TEXT FOR ANALYSIS =
----------

A typical bank club deal could involve four banks each contributing a €40m clip to a €160m debt ticket. With pari passu private credit involvement, a direct lender may step in and provide an additional €80m through a TLC, adding another turn of leverage but with a separate higher margin and a slightly longer maturity.
“A lot of sponsors and management teams still want to work with banks, especially in the mid-market,” a lender said. “There’s still some lingering perceptions of uncertainty associated with direct lenders and, obviously, the pricing is better with banks too.”
A hybrid deal of this nature lets a borrower get more leverage than banks are able to offer, and at a blended price, which has proven attractive in 2024.
In Italy, the first deal of this kind was executed in May when Pemberton provided a TLC alongside a club of six banks for the financing of Ambienta’s Officine Maccaferri buyout.
Germany is further ahead, with banks and direct lenders having worked on a handful of hybrid club deals in 2023. Last November, Blackrock’s private credit unit went pari passu with German and Austrian banks for the refinancing of logistics business Life Couriers, as 9fin reported.
More recently, CVC’s acquisition of vitamin manufacturer Sunday Natural in January was funded with around €200m of debt. The financing came mostly from Deutsche Bank’s direct lending arm through a TLC, with banks UniCredit and UBS contributing the remainder, according to sources.
But lenders 9fin spoke to added that the TLC structure has its limits. Banks aren’t always super receptive to the idea, and such deals can often only get signed under specific circumstances.
“Deals like these need unique conditions,” the same lender said. “Most importantly, they need a sponsor that can enforce its will onto the banks and that has a strong relationship with its chosen private credit fund.”
“Sponsors often have a good case for wanting the larger quantum, but banks can get easily turned off by it,” they added.
Eyes on Europe
Elsewhere in the market this week, Clearlake Capital’s deal to buy credit investor MV Credit marked the latest in a long line of US asset managers clamouring for a slice of Europe’s direct lending industry.
The acquisition will take Clearlake’s assets under management to more than $90bn, expanding its $23bn credit business by an additional $5bn, with the creation of a dedicated European private credit platform.

----------

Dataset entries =
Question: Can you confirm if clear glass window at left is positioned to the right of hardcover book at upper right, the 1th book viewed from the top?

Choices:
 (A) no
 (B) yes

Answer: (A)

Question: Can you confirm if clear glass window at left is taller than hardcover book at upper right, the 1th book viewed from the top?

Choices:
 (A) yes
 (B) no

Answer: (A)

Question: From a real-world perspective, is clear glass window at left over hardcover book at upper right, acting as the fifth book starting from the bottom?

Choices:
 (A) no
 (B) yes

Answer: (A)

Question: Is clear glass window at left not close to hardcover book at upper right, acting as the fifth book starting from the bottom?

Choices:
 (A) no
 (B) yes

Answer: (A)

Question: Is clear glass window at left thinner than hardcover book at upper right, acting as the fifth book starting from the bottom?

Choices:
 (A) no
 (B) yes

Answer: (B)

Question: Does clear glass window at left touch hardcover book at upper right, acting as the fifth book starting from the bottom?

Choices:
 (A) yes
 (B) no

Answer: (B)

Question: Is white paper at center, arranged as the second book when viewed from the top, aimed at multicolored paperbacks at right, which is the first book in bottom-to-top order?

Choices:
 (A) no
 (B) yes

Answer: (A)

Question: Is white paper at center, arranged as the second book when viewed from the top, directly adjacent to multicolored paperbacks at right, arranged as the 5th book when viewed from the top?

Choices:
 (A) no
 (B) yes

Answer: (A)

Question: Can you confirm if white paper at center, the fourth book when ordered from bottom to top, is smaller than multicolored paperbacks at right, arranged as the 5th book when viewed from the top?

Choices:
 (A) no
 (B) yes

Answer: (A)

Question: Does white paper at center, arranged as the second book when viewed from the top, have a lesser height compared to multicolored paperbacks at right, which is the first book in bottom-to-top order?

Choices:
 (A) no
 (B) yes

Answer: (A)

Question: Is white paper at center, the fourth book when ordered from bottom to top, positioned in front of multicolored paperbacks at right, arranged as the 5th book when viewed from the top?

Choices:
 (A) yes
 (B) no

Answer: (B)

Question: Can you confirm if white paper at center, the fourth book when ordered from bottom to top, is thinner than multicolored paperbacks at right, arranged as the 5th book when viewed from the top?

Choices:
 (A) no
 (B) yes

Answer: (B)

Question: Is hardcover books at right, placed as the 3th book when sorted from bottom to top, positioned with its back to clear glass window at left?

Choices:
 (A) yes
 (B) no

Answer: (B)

----------

TASKS TO PERFORM =
a: Rewrite the article on hybrid bank and private credit deals starting with "In Italy, the" and going on through "Officine Maccaferri buyout.", putting "a direct lender" in place of "Pemberton".
b: Extend the article on hybrid bank and private credit deals from where it stops.

PER-TASK ANSWERS =
a:
In Italy, the first deal of this kind was executed in May when a direct lender provided a TLC alongside a club of six banks for the financing of Ambienta’s Officine Maccaferri buyout.

b:
Most of Clearlake’s existing credit exposure sits within WhiteStar Asset Management, which it acquired in 2020. WhiteStar had $16.8bn of CLOs under management globally at the end of Q2, according to 9fin data. €2.7bn of that is in European CLOs.
Clearlake has made private credit investments over the years as part of its opportunity funds, the most recent of which, Clearlake Opportunities Partners III, closed in May 2022 at $2.5bn.
Also this week, Park Square Capital reached the final close of its European Loan Partners II fund, with €3.4bn of investable capital. The bulk of the capital comes from Park Square’s joint venture with SMBC, which made up €2.8bn of the fund’s total.
The two firms’ joint venture has been one of the longest running between a bank and a private credit fund in Europe, having made more than 50 transactions since launching in 2017.
Earlier this summer, Dan Matthews, head of EMEA leverage finance at SMBC, sat down with 9fin to discuss the partnership as well as SMBC’s inaugural €450m private credit fund.
“Park Square is our long standing joint venture partner and will remain so. Our inaugural private credit fund… will compliment this partnership,” Matthews said at the time.
European private credit pipeline
The start of the school term has also brought with it a steady flow of deals.
9fin reported this week on Goldman Sachs providing around €400m of ARR financing for EQT’s buyout of Irish software provider AMCS.
Due to close soon is the debt raise for private school operator Dukes Education. The firm is looking to secure more than £250m of financing from lenders including Macquarie, CDPQ, and Deutsche Bank’s direct lending arm.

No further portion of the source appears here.